Page layout parsing data:

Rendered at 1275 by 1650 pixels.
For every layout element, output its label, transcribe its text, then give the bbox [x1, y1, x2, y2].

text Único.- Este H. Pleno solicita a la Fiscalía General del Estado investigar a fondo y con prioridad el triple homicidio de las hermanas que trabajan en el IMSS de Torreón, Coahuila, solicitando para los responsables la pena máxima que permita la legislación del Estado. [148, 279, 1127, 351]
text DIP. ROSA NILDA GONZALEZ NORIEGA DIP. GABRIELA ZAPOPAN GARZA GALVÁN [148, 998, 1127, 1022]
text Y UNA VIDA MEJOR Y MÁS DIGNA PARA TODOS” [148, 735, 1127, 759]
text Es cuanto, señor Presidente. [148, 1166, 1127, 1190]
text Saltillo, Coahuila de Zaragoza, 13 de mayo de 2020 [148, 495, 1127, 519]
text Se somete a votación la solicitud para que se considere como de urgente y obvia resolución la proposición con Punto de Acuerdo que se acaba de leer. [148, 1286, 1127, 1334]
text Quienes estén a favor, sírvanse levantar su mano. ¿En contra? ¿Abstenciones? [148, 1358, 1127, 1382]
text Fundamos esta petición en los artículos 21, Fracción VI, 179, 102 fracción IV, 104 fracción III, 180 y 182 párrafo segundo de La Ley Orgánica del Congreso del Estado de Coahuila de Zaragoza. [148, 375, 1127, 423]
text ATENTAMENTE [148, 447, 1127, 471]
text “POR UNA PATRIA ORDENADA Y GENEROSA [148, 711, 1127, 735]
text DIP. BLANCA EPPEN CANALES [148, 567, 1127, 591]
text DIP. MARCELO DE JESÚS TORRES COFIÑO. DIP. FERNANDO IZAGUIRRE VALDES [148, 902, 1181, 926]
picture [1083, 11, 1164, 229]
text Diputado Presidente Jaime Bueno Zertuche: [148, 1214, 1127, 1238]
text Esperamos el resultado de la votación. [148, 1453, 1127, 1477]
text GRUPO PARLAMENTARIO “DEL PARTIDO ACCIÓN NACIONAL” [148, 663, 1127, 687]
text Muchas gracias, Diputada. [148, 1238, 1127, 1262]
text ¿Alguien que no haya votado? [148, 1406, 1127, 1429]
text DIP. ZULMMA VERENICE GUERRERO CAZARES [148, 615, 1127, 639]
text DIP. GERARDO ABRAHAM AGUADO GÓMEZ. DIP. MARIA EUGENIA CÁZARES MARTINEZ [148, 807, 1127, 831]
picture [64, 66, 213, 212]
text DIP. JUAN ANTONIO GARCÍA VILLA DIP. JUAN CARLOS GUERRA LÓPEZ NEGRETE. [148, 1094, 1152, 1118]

## Task description
Check each line of the data above for the word "votación", then state how many lines have it. Give the number alone.

## Exercise result
2